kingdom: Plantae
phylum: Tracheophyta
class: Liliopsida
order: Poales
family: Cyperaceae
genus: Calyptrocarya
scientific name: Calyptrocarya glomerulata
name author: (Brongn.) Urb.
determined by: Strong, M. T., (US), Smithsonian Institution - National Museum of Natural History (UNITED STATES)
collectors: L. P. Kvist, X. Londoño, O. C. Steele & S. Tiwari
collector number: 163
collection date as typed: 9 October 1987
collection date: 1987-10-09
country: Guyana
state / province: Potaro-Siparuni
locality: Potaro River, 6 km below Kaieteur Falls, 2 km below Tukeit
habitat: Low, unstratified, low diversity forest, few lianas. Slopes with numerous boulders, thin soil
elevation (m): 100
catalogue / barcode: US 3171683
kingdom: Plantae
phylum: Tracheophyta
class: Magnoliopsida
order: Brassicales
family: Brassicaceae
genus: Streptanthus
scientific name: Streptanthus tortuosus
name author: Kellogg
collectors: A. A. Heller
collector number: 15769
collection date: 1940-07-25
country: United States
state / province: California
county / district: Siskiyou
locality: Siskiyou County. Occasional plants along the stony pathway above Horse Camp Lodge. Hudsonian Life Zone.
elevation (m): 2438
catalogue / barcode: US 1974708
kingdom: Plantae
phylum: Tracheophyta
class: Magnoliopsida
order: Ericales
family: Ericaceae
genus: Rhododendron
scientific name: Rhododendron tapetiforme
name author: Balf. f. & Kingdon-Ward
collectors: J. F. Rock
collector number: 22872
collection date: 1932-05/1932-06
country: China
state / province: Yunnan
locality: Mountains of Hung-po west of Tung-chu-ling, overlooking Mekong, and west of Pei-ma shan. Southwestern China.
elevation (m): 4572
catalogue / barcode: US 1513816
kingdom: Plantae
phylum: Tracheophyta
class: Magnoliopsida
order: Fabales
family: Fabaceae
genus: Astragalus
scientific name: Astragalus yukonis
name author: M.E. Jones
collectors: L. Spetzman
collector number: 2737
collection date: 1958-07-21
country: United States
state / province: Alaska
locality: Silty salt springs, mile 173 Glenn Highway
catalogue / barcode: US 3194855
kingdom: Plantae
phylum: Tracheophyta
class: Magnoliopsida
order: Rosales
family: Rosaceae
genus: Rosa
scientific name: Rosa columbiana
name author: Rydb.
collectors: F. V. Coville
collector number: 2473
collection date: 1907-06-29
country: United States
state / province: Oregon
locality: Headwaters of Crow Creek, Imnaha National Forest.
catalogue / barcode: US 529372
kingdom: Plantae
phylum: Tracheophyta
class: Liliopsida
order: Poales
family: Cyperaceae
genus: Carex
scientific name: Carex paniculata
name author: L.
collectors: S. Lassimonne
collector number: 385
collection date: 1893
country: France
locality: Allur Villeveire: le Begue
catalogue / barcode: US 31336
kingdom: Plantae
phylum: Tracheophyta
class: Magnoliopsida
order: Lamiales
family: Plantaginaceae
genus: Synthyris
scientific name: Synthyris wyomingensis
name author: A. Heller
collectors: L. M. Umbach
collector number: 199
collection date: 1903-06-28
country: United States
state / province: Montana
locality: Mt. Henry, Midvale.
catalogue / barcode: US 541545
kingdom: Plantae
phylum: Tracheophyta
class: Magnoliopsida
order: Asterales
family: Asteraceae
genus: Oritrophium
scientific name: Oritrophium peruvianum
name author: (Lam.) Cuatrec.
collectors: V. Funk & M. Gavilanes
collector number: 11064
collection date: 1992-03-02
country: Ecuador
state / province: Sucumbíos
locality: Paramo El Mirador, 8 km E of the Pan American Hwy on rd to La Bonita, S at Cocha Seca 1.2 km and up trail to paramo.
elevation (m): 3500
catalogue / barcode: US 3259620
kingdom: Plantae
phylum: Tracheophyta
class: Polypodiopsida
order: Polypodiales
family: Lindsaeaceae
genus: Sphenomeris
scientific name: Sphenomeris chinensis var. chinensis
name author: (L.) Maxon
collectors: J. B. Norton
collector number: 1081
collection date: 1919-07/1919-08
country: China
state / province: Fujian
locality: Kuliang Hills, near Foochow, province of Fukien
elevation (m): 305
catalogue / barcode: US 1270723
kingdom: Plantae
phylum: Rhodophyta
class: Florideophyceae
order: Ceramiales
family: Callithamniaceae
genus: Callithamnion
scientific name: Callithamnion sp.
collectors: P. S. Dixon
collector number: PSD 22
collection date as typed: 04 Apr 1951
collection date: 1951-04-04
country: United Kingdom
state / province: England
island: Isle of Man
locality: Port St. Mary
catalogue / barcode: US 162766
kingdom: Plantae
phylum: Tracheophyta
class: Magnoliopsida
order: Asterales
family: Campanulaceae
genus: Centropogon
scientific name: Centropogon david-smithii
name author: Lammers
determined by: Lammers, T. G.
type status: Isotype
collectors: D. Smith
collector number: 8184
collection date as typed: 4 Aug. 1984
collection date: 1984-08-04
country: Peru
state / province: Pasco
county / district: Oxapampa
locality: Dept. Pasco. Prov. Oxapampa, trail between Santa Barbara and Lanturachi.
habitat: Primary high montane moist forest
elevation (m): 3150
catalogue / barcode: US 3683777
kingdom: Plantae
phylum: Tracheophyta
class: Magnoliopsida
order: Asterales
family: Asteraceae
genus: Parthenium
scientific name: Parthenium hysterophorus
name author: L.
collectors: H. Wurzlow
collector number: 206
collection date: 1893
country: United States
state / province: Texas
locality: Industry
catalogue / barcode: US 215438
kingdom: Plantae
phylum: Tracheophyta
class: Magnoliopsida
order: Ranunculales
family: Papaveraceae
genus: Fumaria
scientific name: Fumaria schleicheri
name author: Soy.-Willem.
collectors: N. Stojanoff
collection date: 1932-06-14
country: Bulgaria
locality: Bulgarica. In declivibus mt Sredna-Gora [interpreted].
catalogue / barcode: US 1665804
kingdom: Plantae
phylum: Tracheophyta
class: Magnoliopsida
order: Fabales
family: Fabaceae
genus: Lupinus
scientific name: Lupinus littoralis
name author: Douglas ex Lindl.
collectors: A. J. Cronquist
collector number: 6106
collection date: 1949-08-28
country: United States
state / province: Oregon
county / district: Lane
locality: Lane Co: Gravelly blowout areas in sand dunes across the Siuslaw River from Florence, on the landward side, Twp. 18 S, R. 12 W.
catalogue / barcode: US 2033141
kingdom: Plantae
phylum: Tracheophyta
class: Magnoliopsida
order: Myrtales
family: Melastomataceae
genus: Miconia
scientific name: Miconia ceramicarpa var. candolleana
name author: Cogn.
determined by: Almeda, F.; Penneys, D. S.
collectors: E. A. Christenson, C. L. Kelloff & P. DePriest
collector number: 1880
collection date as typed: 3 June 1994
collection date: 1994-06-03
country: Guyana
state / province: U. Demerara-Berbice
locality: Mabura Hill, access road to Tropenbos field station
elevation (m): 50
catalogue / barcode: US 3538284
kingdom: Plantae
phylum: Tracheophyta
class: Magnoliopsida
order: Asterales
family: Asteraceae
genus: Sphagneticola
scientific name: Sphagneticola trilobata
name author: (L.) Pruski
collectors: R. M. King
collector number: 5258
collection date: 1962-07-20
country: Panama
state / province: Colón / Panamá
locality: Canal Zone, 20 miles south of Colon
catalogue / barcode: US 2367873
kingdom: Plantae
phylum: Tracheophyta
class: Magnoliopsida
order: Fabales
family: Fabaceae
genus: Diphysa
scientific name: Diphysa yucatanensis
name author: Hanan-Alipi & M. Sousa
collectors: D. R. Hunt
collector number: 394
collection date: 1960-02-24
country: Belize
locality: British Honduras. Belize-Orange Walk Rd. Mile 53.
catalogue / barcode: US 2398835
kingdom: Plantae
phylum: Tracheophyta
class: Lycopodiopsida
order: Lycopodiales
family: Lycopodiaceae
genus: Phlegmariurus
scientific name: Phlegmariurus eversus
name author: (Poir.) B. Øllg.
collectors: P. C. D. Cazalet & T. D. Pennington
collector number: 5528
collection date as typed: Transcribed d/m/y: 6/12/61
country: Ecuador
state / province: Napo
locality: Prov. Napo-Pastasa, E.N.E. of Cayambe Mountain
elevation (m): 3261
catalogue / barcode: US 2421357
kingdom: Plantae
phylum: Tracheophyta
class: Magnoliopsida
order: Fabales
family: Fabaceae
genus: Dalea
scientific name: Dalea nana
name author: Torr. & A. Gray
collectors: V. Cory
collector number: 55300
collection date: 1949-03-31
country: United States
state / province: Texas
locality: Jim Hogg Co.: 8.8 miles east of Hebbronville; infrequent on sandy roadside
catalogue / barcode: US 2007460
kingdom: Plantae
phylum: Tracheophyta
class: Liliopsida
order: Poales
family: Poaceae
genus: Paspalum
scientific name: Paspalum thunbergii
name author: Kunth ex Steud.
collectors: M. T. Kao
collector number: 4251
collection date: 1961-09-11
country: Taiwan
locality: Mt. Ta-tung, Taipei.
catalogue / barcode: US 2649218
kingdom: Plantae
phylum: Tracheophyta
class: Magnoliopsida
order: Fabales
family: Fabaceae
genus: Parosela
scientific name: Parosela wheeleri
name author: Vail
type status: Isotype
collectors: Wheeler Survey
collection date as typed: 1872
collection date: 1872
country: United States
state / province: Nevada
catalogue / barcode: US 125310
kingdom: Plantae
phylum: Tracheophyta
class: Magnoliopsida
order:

▸ DO THIS: Copy out the items word for word, starting with the line that contains "name author: Hanan-Alipi & M. Sousa" and going on through the line that contains "genus: Phlegmariurus", with both of those lines included.

▸ CORRECT OUTPUT:
name author: Hanan-Alipi & M. Sousa
collectors: D. R. Hunt
collector number: 394
collection date: 1960-02-24
country: Belize
locality: British Honduras. Belize-Orange Walk Rd. Mile 53.
catalogue / barcode: US 2398835
kingdom: Plantae
phylum: Tracheophyta
class: Lycopodiopsida
order: Lycopodiales
family: Lycopodiaceae
genus: Phlegmariurus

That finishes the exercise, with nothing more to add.